**Written tasks:**
1. Which classes does the Camp Whittier newsletter list, and who teaches each one?
2. Carry on the Camp Whittier newsletter about the adhesives class from the point where it stops, keeping its tone.

**Quoted passage:**
[The following are selections from the Paper & Book Intensive newsletter "The Whittier Whittler," published by Susan Sayre Batton (PBI Journalist) during the period of June 10-21, 1998, Week 2.]

the whittier whittler

"hew to the line, and let the chips fall where they may"

camp whittier, santa barbara, california, 1998

Adhesives & Sizing Agents with Cathleen Baker

The Girdle Book with Pamela Spitzmueller

Paper Engineering for Artist's Books with Carol Barton

Plant Dyes for Paper with Merilyn Britt

Punch Cutting with Stanley Nelson (coming)

Adhesives & Sizing Agents with Cathleen Baker

Day one - Cathy Baker quote of the day: "This is not rocket science" Says who? By the end of day one our synapses were on overload as we struggled to comprehend and catalogue the properties and uses of various adhesives and sizing agents, and to learn the definitions of terms like emulsion, dispersion , and colloidal solution. Fortunately, one of Cathy's greatest talents as a teacher is her ability to make chemistry understandable to non-chemists, and to translate techno-babble into useful information for conservators and artists. She also provided us with a set of detailed handouts explaining everything, and after two or three read-throughs we felt ready for our new jobs at NASA.

Some highlights of what we learned during day one: Choose your adhesive according to what you want it to do. Do you need shear strength (to counteract sliding-type stress) or tensile strength (to counteract stress that would pull the two bonded pieces directly apart )? Can you work with an aqueous adhesive like paste or do you need a "dry" adhesive such as a heat- or solvent-sealing resin? Rhoplex AC33 and BEVA both heat-seal at fairly low temperatures, so your paper won't fry. Rhoplex N580, which is a contact adhesive, sounds great. It can be applied to one or both surfaces, allowed to dry, and then used as a pressure-sensitive bond. Used on one surface it's re-positionable, on both it forms a more permanent bond. (Not for original paper artifacts, but great for things like bonding layers of matboard together).

**Dataset content:**
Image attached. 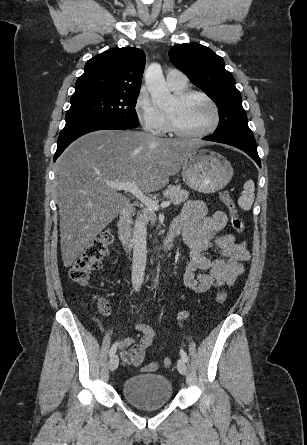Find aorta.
Instances as JSON below:
<instances>
[{
  "label": "aorta",
  "instance_id": "obj_1",
  "mask_svg": "<svg viewBox=\"0 0 307 445\" xmlns=\"http://www.w3.org/2000/svg\"><path fill=\"white\" fill-rule=\"evenodd\" d=\"M145 84L151 94L153 104L157 106H167L173 102V96L167 88L165 76H163L161 64L151 62L145 70ZM158 285L157 279L153 283V289Z\"/></svg>",
  "mask_w": 307,
  "mask_h": 445
}]
</instances>
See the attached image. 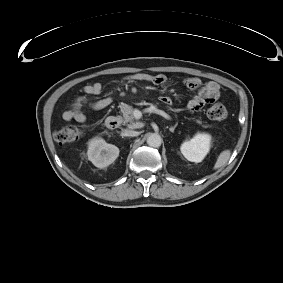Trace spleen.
<instances>
[{"label":"spleen","mask_w":283,"mask_h":283,"mask_svg":"<svg viewBox=\"0 0 283 283\" xmlns=\"http://www.w3.org/2000/svg\"><path fill=\"white\" fill-rule=\"evenodd\" d=\"M230 155H231L230 150L222 151L217 158V161L214 165V169H219L222 166H224L227 163V161L229 160Z\"/></svg>","instance_id":"obj_1"}]
</instances>
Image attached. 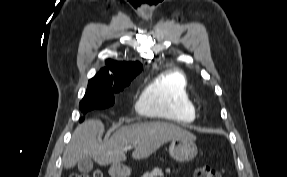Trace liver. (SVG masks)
<instances>
[{
	"mask_svg": "<svg viewBox=\"0 0 287 177\" xmlns=\"http://www.w3.org/2000/svg\"><path fill=\"white\" fill-rule=\"evenodd\" d=\"M104 125L100 120L90 119L78 125L70 144L63 155V164L70 169L85 157L94 159L99 165L117 164L126 160L124 146L133 145V159L149 157L168 141L178 138L196 137L187 130L167 122H141L123 126L109 140L98 142Z\"/></svg>",
	"mask_w": 287,
	"mask_h": 177,
	"instance_id": "obj_1",
	"label": "liver"
}]
</instances>
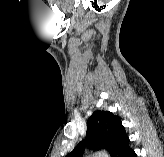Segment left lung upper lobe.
Masks as SVG:
<instances>
[{
    "label": "left lung upper lobe",
    "instance_id": "left-lung-upper-lobe-1",
    "mask_svg": "<svg viewBox=\"0 0 164 157\" xmlns=\"http://www.w3.org/2000/svg\"><path fill=\"white\" fill-rule=\"evenodd\" d=\"M125 128L118 116L109 111H95L87 121V136L66 157H82L86 145L107 148L113 154L116 147L127 139Z\"/></svg>",
    "mask_w": 164,
    "mask_h": 157
}]
</instances>
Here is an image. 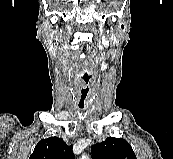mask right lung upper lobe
Masks as SVG:
<instances>
[{"label": "right lung upper lobe", "mask_w": 173, "mask_h": 159, "mask_svg": "<svg viewBox=\"0 0 173 159\" xmlns=\"http://www.w3.org/2000/svg\"><path fill=\"white\" fill-rule=\"evenodd\" d=\"M72 145H67L62 138L50 137L41 140L29 159H74Z\"/></svg>", "instance_id": "1"}]
</instances>
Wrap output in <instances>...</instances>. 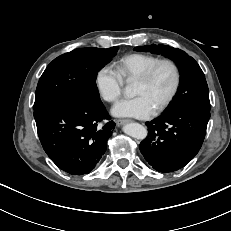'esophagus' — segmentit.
<instances>
[{
    "label": "esophagus",
    "mask_w": 231,
    "mask_h": 231,
    "mask_svg": "<svg viewBox=\"0 0 231 231\" xmlns=\"http://www.w3.org/2000/svg\"><path fill=\"white\" fill-rule=\"evenodd\" d=\"M129 122H131L130 119H117V120H116L117 126H121V125L126 124V123H129Z\"/></svg>",
    "instance_id": "obj_1"
}]
</instances>
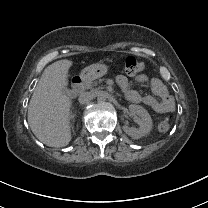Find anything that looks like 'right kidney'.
Here are the masks:
<instances>
[{"instance_id": "right-kidney-1", "label": "right kidney", "mask_w": 208, "mask_h": 208, "mask_svg": "<svg viewBox=\"0 0 208 208\" xmlns=\"http://www.w3.org/2000/svg\"><path fill=\"white\" fill-rule=\"evenodd\" d=\"M74 116H75L74 114H70V115H69V118H70V119H74Z\"/></svg>"}]
</instances>
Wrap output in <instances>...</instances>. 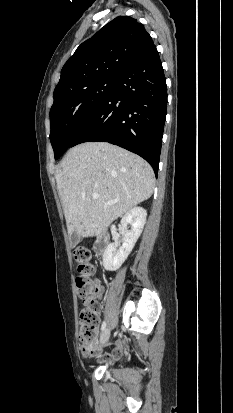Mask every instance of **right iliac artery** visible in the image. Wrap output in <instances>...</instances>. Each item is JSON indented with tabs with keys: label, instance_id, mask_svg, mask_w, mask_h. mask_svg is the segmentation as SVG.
Here are the masks:
<instances>
[{
	"label": "right iliac artery",
	"instance_id": "obj_1",
	"mask_svg": "<svg viewBox=\"0 0 233 413\" xmlns=\"http://www.w3.org/2000/svg\"><path fill=\"white\" fill-rule=\"evenodd\" d=\"M105 328H106V321H104V322L102 323L101 330L104 331Z\"/></svg>",
	"mask_w": 233,
	"mask_h": 413
}]
</instances>
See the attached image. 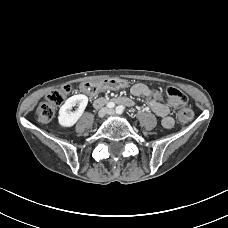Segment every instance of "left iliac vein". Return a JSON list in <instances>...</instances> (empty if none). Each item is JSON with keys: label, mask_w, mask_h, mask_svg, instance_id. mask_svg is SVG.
Listing matches in <instances>:
<instances>
[{"label": "left iliac vein", "mask_w": 228, "mask_h": 228, "mask_svg": "<svg viewBox=\"0 0 228 228\" xmlns=\"http://www.w3.org/2000/svg\"><path fill=\"white\" fill-rule=\"evenodd\" d=\"M108 114L109 115H114L115 114V111L113 109H110V110H108Z\"/></svg>", "instance_id": "1"}]
</instances>
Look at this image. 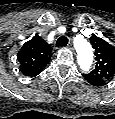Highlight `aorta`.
Masks as SVG:
<instances>
[{"label": "aorta", "mask_w": 115, "mask_h": 119, "mask_svg": "<svg viewBox=\"0 0 115 119\" xmlns=\"http://www.w3.org/2000/svg\"><path fill=\"white\" fill-rule=\"evenodd\" d=\"M75 48L78 54V64L84 71H88L93 62V49L90 43L83 39L78 38L75 40Z\"/></svg>", "instance_id": "aorta-1"}]
</instances>
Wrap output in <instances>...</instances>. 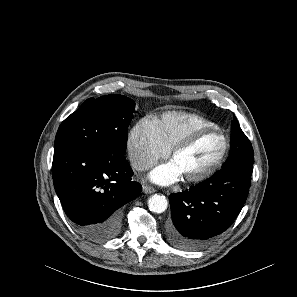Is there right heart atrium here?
I'll return each instance as SVG.
<instances>
[{
    "label": "right heart atrium",
    "mask_w": 297,
    "mask_h": 297,
    "mask_svg": "<svg viewBox=\"0 0 297 297\" xmlns=\"http://www.w3.org/2000/svg\"><path fill=\"white\" fill-rule=\"evenodd\" d=\"M126 151L131 166L138 171L149 169L168 153L156 136L153 121L147 118L139 120L130 129Z\"/></svg>",
    "instance_id": "right-heart-atrium-1"
}]
</instances>
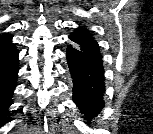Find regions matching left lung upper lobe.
Masks as SVG:
<instances>
[{
	"label": "left lung upper lobe",
	"mask_w": 153,
	"mask_h": 134,
	"mask_svg": "<svg viewBox=\"0 0 153 134\" xmlns=\"http://www.w3.org/2000/svg\"><path fill=\"white\" fill-rule=\"evenodd\" d=\"M69 38L80 46L99 51L97 42L92 38L91 34L86 28H77L73 33L70 34Z\"/></svg>",
	"instance_id": "obj_1"
}]
</instances>
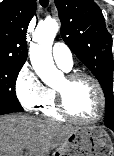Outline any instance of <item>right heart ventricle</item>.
Returning a JSON list of instances; mask_svg holds the SVG:
<instances>
[{"mask_svg":"<svg viewBox=\"0 0 114 156\" xmlns=\"http://www.w3.org/2000/svg\"><path fill=\"white\" fill-rule=\"evenodd\" d=\"M38 111L46 117H50L56 120L63 119V116L57 110L56 92L54 89L47 88V98L45 102L40 105Z\"/></svg>","mask_w":114,"mask_h":156,"instance_id":"e07e8e85","label":"right heart ventricle"}]
</instances>
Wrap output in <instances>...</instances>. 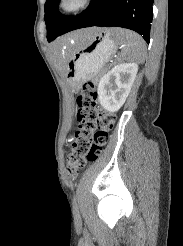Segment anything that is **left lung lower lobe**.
I'll return each mask as SVG.
<instances>
[{"instance_id":"0a47b994","label":"left lung lower lobe","mask_w":183,"mask_h":246,"mask_svg":"<svg viewBox=\"0 0 183 246\" xmlns=\"http://www.w3.org/2000/svg\"><path fill=\"white\" fill-rule=\"evenodd\" d=\"M153 2L154 0H91L85 11L70 19L60 35L85 27L117 26L136 31L149 43Z\"/></svg>"}]
</instances>
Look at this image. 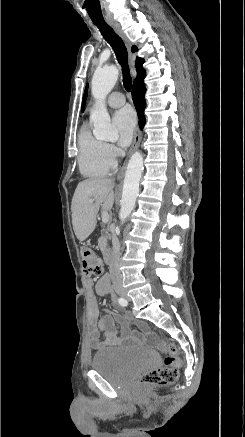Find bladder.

**Task-by-task answers:**
1.
- Adhesives & Sizing Agents, with Cathleen Baker
- The Girdle Book, with Pamela Spitzmueller
- Paper Engineering for Artist's Books, with Carol Barton
- Plant Dyes for Paper, with Merilyn Britt
- Punch Cutting, with Stanley Nelson (marked as coming)

2.
Do you need a weak adhesive or a strong one? The adhesive bond should always be weaker than the materials to be bonded, so that the adhesive will fail before your art work tears. Starch paste is an incredibly strong adhesive, and when used in high concentrations it also shrinks a great deal upon drying. The dry film is very brittle. Methyl cellulose, on the other hand, has virtually no adhesive property, and dries to a very flexible film. A mixture of starch paste and methyl cellulose combines the best of both worlds, creating an adhesive that sticks better than methyl cellulose, but is viscous enough to be convenient to work with, and dries to a film that is flexible and shrinks less than starch paste alone.

Speaking of methyl cellulose, this is a material that is more complicated than the uninitiated would guess. It is manufactured in a variety of molecular weights, which means that it is available with short, medium and long polymer chains making up the methyl cellulose molecule. The longer chains yield a higher viscosity material than the shorter ones when mixed in the same concentration. Cathy described these in terms of rice (short molecules) and spaghetti (long ones), with paper as the colander. Rice grains can get into and maybe through those holes, while the spaghetti will tangle up and stay on top. Even if there's only one strand of spaghetti in the colander, it probably won't go through. Therefore, it's useless to dilute a long-chain methyl cellulose for use as an internal sizing for paper.... Is this making sense?

For most conservation applications, Cathy recommends Dow Methocel A4M (molecular weight 4,000 - a long chain), which is available through many conservation suppliers including BookMakers. If you don't know what your vendor's source is, ask - They are usually repackaging material from a large chemical manufacturer.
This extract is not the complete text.